### Input records:
..........

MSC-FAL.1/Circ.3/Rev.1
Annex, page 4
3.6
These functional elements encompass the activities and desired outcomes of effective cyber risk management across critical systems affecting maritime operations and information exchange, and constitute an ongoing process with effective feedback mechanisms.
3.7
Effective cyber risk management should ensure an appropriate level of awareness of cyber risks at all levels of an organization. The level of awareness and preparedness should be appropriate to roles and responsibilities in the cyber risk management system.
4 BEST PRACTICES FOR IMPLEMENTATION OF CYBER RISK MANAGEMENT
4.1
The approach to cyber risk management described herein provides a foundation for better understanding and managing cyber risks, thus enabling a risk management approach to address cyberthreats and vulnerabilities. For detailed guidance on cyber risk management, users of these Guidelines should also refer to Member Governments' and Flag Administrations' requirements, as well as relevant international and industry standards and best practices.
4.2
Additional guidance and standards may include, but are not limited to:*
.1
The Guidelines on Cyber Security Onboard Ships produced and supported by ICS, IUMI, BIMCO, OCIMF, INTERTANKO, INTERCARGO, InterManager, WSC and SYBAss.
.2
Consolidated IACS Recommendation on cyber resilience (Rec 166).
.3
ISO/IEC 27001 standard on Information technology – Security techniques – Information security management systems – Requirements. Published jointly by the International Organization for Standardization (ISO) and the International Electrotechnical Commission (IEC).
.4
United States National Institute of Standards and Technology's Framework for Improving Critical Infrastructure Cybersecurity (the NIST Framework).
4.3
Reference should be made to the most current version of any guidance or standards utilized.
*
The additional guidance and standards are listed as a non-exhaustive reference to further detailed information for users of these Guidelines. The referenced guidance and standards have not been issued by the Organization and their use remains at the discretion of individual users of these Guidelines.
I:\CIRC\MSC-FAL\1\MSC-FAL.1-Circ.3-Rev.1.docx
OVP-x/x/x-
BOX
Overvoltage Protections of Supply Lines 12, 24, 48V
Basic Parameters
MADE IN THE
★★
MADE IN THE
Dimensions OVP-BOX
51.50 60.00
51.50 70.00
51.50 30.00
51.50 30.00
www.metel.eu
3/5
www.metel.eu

..........

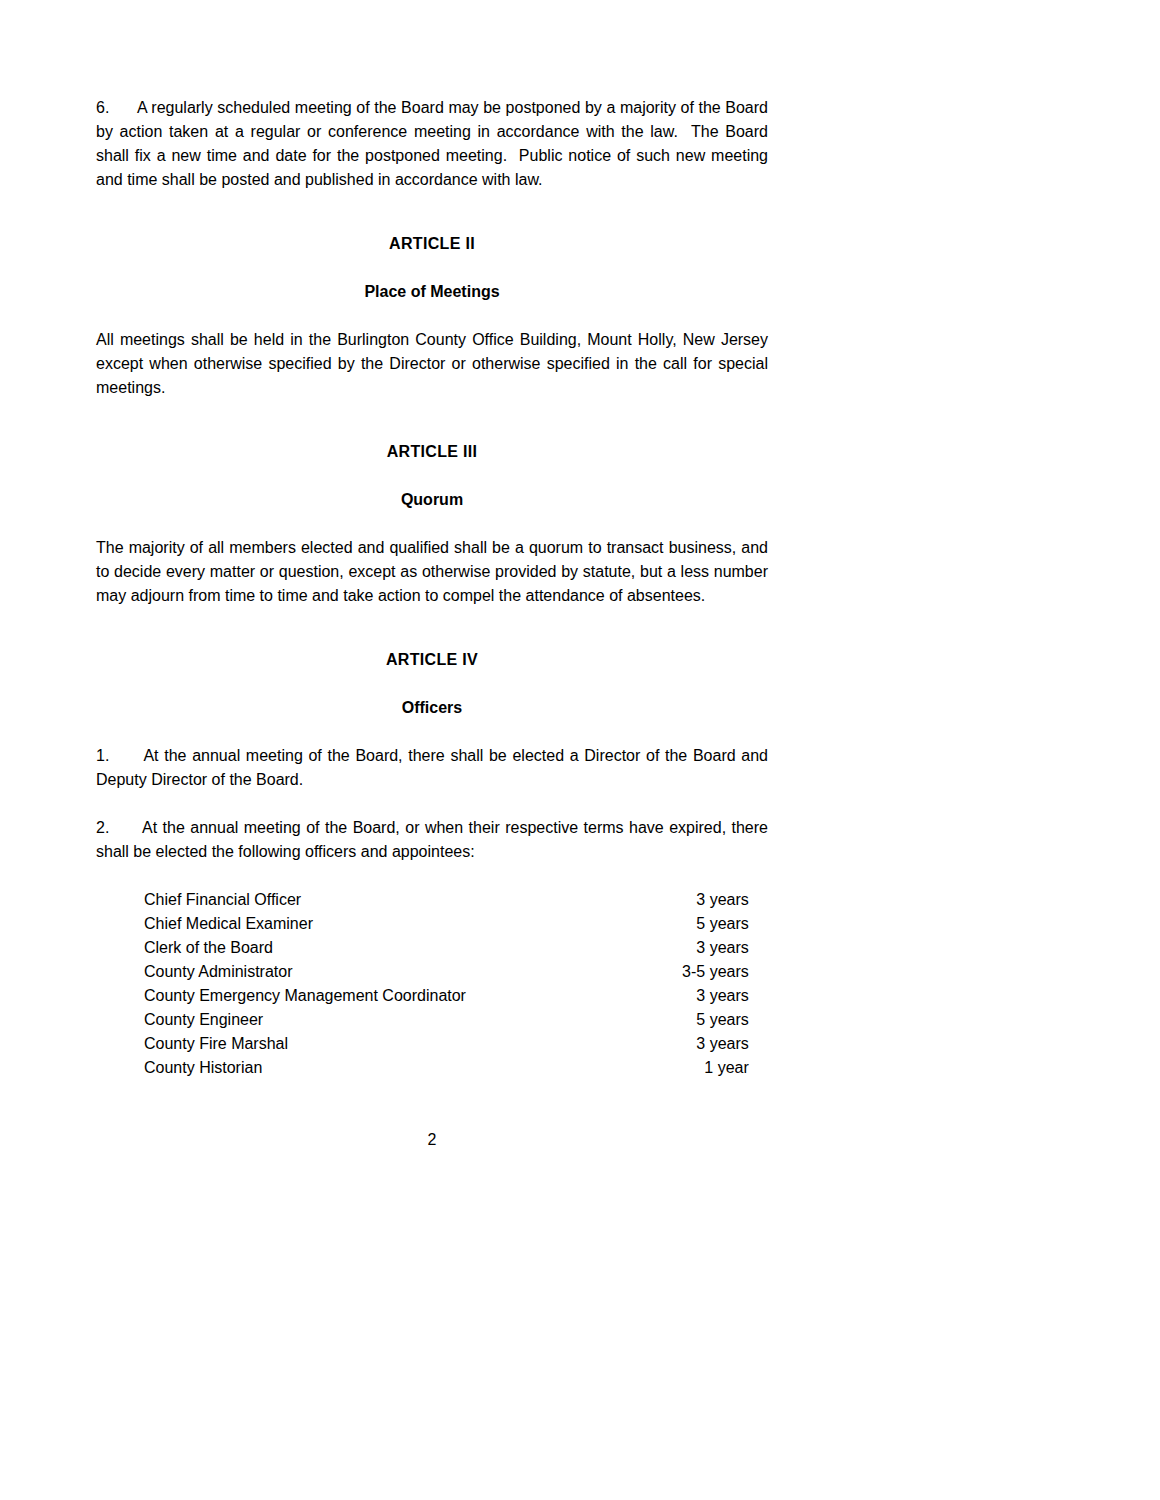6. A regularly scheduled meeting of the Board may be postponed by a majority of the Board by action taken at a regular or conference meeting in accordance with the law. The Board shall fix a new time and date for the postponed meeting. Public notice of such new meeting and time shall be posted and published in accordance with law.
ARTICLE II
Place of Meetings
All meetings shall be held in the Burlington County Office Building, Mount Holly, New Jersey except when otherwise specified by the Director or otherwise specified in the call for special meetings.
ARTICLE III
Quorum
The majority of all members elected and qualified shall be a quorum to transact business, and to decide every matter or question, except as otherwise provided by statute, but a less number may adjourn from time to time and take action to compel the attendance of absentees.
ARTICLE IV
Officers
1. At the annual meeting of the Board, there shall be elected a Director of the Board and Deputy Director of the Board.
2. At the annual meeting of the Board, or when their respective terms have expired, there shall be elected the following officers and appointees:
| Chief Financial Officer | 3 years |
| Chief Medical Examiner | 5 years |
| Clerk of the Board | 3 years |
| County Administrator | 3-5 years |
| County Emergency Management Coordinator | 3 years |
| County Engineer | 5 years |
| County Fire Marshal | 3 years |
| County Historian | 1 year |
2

..........

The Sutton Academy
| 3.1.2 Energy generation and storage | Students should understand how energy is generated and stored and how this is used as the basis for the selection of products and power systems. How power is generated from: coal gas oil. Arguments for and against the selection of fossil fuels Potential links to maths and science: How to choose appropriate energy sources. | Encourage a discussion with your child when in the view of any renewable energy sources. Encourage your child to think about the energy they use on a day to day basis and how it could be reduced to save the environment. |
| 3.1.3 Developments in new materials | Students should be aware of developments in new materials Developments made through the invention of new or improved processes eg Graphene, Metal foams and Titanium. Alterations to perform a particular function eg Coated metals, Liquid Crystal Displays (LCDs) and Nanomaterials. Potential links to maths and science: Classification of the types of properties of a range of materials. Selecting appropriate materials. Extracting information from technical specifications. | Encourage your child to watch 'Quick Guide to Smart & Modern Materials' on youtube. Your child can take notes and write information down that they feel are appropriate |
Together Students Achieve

..........

Pull every line containing "Circ" out of the data above.

### Exercise answer:
MSC-FAL.1/Circ.3/Rev.1
I:\CIRC\MSC-FAL\1\MSC-FAL.1-Circ.3-Rev.1.docx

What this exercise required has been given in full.